About 6 months ago, my grandma was diagnosed with cancer.

At first, we thought it was lung cancer because of her heavy smoking habits..but her lungs were perfectly healthy, the cancer was in her liver.

Because of this, it has made me depressed on the inside, you may not detect it when you talk to me or look at me, but I am sad.

But, I have been depressed all my life. Mainly because of my mum.

It all started when my mum took me away from my father, saying she was taking me to the "shops"

When I started talking, she lied to me about my history and my father, saying that he abused me and attacked her...making her flee with me.

I could tell she was lying seeming I can remember her taking me away from my father.

Later in my life she drank a lot and smoked 24/7, I wanted to see what smoking was and I took one and tried blowing out, nothing....when I sucked it I spewed, luckily I learned smoking was bad as soon as possible.

Did I mention she used to bring strangers to the house, drunk...Scared the living shit out of me telling me there was ghosts everywhere....I was going to follow in her footsteps If something wasn't going to change, one night...I saw a shooting star and I wished "I want to live with my dad" Believe it or not, one month later My father started a custody trial to get me to live with with him. He won...I went by plane, and never looked back.

As of today, my mother still smokes, gets drunk, forgets my birthday and does not generally give a flying f**k about me, which I don't either.
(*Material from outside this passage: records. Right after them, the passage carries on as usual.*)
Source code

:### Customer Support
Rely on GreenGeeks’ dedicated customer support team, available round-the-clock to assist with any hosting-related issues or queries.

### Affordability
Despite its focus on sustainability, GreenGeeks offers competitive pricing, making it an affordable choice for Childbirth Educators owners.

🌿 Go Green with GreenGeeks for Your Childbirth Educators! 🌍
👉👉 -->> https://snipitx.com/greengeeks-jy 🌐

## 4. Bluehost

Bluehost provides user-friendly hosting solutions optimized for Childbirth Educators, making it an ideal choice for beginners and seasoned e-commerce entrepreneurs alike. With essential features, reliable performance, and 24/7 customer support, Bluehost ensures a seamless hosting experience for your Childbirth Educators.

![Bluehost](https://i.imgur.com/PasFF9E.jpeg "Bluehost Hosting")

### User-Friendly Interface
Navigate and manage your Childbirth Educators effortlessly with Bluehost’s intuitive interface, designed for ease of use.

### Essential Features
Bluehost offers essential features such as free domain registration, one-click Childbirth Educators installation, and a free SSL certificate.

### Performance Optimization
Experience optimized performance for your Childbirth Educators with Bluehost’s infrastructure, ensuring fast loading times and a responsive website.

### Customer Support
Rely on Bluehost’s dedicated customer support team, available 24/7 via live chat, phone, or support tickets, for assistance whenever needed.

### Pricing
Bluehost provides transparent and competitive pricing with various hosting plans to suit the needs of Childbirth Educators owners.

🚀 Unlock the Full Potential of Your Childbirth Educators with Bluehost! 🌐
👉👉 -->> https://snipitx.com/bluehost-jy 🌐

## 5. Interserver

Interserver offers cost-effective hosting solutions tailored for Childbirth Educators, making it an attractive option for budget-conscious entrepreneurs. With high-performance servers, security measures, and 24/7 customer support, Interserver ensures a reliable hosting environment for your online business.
The way she treated me, my father, my step-mother and my other family members, she should learn like she should of done the first year of my life.

 

Any more questions about my life I can answer, seeming me writing this made my chest clear.

Posted

Yeah, I'm okay...I'm just lucky I'm living with my dad.

I have friends, I'm not that depressed, I normally do sports to get my mind off somethings.

Posted

I don't know what other forum to share this on.

I don't want to share it on Facebook, my friends will bully me.

And I am only part of cheating forums with no one that I know.

Posted

So everything is okay with your dad now?

Why would your mother do these things?

It's not her, it's the habits.

She has a heavy drinking habit and smoking one, I forgot to mention she "escaped" from a rehab centre.

Also, my dad is the one that knew these bad things were happening to me, thus starting the case for custody.

Posted

It's not her, it's the habits.

She has a heavy drinking habit and smoking one, I forgot to mention she "escaped" from a rehab centre.

Also, my dad is the one that knew these bad things were happening to me, thus starting the case for custody.

What about you?

 

Are you okay staying with your dad? :)

Posted

It's not her, it's the habits.

She has a heavy drinking habit and smoking one, I forgot to mention she "escaped" from a rehab centre.

Also, my dad is the one that knew these bad things were happening to me, thus starting the case for custody.